Marty Schroeder | Monday, March 5, 2007

On Wednesday, the Schola Musicorum will present its biannual “Abend-Musique,” a concert of Gregorian chant – which derives its name from Pope Gregory the Great – from the Middle Ages. The performance will take place in the Reyes Organ Hall of the DeBartolo Center of the Performing Arts. The singers are expected to give a fine performance, especially if students accompany the faculty performers – something that happened last year and greatly enriched the music.

The music department faculty founded the Schola Musicorum in 1993 for the purpose of Gregorian chant study and performance directly from manuscripts dating from the Medieval period. The directors of the program are professor Alexander Blachly, professor Calvin M. Bower and professor Daniel Stowe. The name of the concert, “Abend-Musique,” is a combination of the German word for evening and the French word for music. It comes from the name 17th century composer Dieterich Buxtehude used for his afternoon recitals in the Marienkirche in Lübeck.

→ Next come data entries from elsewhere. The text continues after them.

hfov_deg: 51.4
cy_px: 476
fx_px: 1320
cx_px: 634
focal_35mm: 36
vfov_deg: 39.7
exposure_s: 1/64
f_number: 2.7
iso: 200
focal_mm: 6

Last spring, the Gregorian chant performed hailed from England and was the music used on the first Sunday of Lent. It was written in the 15th and 16th centuries.

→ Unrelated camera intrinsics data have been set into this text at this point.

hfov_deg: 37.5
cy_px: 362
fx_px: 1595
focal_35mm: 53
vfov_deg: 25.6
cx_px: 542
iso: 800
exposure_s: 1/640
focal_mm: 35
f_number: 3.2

The music performed is interesting because it predates the use of the modern harmonic system. As a result, it does not follow a metrical rhythm but instead relies on the rhythm of the words sung. All the pieces featured by the Schola Musicorum were in Latin, which is true for the vast majority of Gregorian chants, although a small portion of the chant corpus was written in Greek. Also, no instruments were used in last spring’s performance and likely none will used in the upcoming performance.

If the singers are up to last spring’s standard, the show will be equally impressive. Since this type of music is no longer used in liturgy and differs rhythmically from music made today, one of the joys of this performance is hearing unique music. The talent of the performers is unquestioned.

The style of the “Abend-Musique” ensemble is to have one individual sing, bring in another and then add the rest if present. The bringing of voices in and out of the performance adds a complexity that would not be present otherwise. Student participation this year would add another level of complexity. If female students sing, this will add even greater depth to the male voices heard throughout most of the show.

The Reyes Organ Hall provides the perfect space for this type of performance. The wooden crossbeams of the ceiling and massive organ with its beautiful woodwork transports the audience to a Medieval church. The small size of the space also provides an intimacy that would not be present elsewhere. The acoustics are fantastic and allow the music to flow into the audience, at times exhibiting its power and at others its delicate beauty.

If one would like to witness an excellent performance of Medieval chant in a wonderful space provided on campus, then this is the perfect performance to attend. The Schola Musicorum performs “Abend-Musique” every fall and spring, and its spring performance is this Wednesday at 8:30 and 9:30 p.m. Tickets are $3 for all.